Text for analysis -
....
Phil. Trans. R. Soc. B 369, 20130284 (5 January 2014; Published online 2 December 2013) (doi:10.1098/rstb.2013.0284)
In figure 1 of this article, two lines were erroneously drawn in part (a) and the axis label of the scale bar at the top of panel (h) was incorrectly shown as 100 µA; it should have been 100 µV. Also, in figure 4, the axis labels of the two scale bars at the top of panels (e) and (f) were incorrectly shown as 100 mV; they should have been 100 µV. The corrected figures are shown below.
Figure 1.
Ocular dominance (OD) plasticity resulting from visual deprivation. (a) Head-fixed mice view phase-reversing sinusoidal grating stimuli while visual-evoked potentials (VEPs) and unit activity are recorded. An occluder is used to restrict visual input to one eye or the other. (b) Recordings are made from electrodes implanted in layer 4 of the binocular zone of V1 (green), receiving independent input from the contralateral (blue) and ipsilateral (yellow) eyes. (c) In binocular V1 of the mouse, thalamo-recipient principal cells in layers 2/3 and 4 receive independent inputs from contralateral and ipsilateral eyes. Pronounced feed-forward connections from layer 4 to layer 2/3 and horizontal connections within layers 2/3 also exist. Inhibitory cells receive thalamic and intra-cortical input and inhibit principal cells throughout cortex. (d) OD plasticity is assayed by suturing the contralateral eye for 3 days to deprive this eye of visual input. Monocular deprivation (MD) results in a significant reduction in the amplitude of VEPs driven by visual input through the contralateral eye. Example waveforms are displayed at the top of the figure. (e) Binocularly responsive units can be scored for ocular dominance by assessing the bias towards response to the contralateral or ipsilateral eye prior to MD (open circles). After 3 days of MD this OD index shifts away from the deprived eye towards the non-deprived eye (closed circles). (f) Pairing of low-frequency stimulation (LFS) of white matter and layer 4 cell depolarization in V1 slices induces thalamo-cortical LTD (open circles). MD occludes this Hebbian LTD, preventing it from being established long-term (closed circles). Data are reproduced from [15]. (g) Clathrin-dependent endocytosis can be blocked by expression of a peptide that mimics the cytoplasmic tail of the GluR2 subunit (GluR2-CT). Expression of the GluR2-CT peptide blocks LFS pairing-induced Hebbian thalamocortical (TC) LTD in layer 4 (dark grey) of V1 slices relative to GFP-only control (light grey). (h) This same treatment prevents the OD shift resulting from MD relative to the interleaved controls presented in (d). (i) The ocular dominance shift resulting from MD is also blocked by the GluR2-CT peptide. This block can be compared to controls shown in (e). (d, e, g, h and i) are reproduced from [16]. Throughout the figure asterisks denote comparisons revealing significance of p < 0.05.
....
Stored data

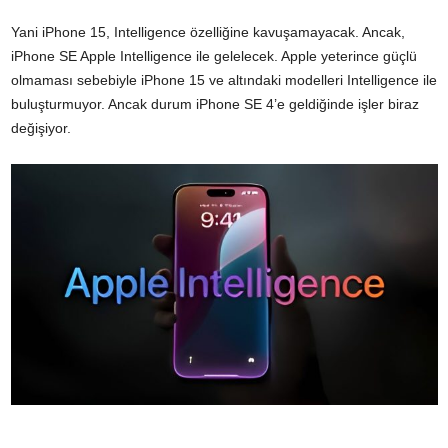
Yani iPhone 15, Intelligence özelliğine kavuşamayacak. Ancak,
iPhone SE Apple Intelligence ile gelelecek. Apple yeterince güçlü
olmaması sebebiyle iPhone 15 ve altındaki modelleri Intelligence ile
buluşturmuyor. Ancak durum iPhone SE 4’e geldiğinde işler biraz
değişiyor.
....
What to work on -
a. Rewrite the correction notice from "In figure 1" to "are shown below.", changing "erroneously" to "mistakenly".
b. According to the correction notice, what should the axis labels of the two scale bars at the top of panels (e) and (f) in figure 4 have been?

Answer section -
a.
In figure 1 of this article, two lines were mistakenly drawn in part (a) and the axis label of the scale bar at the top of panel (h) was incorrectly shown as 100 µA; it should have been 100 µV. Also, in figure 4, the axis labels of the two scale bars at the top of panels (e) and (f) were incorrectly shown as 100 mV; they should have been 100 µV. The corrected figures are shown below.

b. They should have been 100 µV.